• [Data provided]:
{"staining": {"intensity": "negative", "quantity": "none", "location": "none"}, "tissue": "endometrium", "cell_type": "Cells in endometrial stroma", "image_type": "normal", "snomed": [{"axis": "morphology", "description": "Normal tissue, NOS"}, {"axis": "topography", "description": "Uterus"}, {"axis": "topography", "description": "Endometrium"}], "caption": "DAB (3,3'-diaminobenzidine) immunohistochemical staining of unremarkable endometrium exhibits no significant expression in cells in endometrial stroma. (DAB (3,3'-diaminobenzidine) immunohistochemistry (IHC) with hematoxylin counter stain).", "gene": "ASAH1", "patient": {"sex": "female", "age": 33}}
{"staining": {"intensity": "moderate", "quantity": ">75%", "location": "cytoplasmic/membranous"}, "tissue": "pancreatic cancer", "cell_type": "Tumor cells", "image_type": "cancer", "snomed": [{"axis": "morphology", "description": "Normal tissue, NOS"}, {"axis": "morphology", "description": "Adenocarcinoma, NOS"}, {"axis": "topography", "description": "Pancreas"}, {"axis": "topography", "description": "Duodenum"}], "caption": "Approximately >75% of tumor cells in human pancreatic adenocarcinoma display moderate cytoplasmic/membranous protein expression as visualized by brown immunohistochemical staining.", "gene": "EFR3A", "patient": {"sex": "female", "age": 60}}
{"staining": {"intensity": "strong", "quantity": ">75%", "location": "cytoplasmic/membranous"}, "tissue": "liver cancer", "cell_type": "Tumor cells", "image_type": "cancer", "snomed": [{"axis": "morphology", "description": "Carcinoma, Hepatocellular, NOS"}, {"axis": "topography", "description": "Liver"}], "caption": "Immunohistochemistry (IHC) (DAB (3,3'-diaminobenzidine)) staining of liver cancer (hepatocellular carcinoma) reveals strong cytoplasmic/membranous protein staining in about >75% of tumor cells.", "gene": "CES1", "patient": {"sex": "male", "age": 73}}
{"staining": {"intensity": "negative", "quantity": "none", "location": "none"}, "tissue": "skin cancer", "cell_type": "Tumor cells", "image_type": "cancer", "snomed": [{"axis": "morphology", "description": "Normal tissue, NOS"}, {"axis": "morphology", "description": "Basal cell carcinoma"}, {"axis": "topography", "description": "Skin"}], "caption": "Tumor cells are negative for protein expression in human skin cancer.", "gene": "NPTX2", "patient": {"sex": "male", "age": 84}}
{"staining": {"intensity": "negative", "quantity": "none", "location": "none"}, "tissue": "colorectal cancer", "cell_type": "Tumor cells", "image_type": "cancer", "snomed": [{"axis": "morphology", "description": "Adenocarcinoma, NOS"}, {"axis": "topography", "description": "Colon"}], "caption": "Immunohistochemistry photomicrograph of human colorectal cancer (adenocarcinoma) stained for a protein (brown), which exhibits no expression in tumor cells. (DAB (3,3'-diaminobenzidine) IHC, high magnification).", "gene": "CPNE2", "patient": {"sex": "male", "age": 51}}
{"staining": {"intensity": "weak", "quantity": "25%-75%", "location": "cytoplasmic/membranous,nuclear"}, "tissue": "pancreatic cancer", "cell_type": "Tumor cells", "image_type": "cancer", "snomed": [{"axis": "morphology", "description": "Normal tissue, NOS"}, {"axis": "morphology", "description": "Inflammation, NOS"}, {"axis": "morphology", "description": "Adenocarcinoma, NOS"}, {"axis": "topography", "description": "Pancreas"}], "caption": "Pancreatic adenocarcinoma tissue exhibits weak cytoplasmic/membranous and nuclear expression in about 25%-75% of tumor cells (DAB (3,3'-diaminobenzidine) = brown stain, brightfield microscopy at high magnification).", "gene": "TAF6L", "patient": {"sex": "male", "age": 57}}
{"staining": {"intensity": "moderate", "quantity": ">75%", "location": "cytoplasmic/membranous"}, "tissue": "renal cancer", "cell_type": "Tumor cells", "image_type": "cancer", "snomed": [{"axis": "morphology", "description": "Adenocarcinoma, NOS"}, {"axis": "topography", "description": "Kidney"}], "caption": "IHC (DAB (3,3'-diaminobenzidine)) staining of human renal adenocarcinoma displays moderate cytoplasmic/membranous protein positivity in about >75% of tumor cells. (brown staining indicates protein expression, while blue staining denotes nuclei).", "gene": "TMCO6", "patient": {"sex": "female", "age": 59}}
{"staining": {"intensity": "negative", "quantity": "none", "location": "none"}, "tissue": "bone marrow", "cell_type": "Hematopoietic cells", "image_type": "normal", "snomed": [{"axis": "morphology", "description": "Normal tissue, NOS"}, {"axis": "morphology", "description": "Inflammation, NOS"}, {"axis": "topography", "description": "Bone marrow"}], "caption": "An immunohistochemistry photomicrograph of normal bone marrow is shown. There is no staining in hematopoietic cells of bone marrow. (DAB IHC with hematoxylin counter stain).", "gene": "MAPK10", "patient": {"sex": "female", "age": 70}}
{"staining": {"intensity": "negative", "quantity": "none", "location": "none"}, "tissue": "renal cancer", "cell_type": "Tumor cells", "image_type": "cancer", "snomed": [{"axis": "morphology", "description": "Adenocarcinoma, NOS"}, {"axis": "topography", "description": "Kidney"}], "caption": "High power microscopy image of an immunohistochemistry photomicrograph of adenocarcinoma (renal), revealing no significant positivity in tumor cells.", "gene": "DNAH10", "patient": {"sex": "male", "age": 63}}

• [Problem to solve]:
Check every line of the listing for the string "significant" and report how many lines have it, as a number alone.

• [Solution]:
2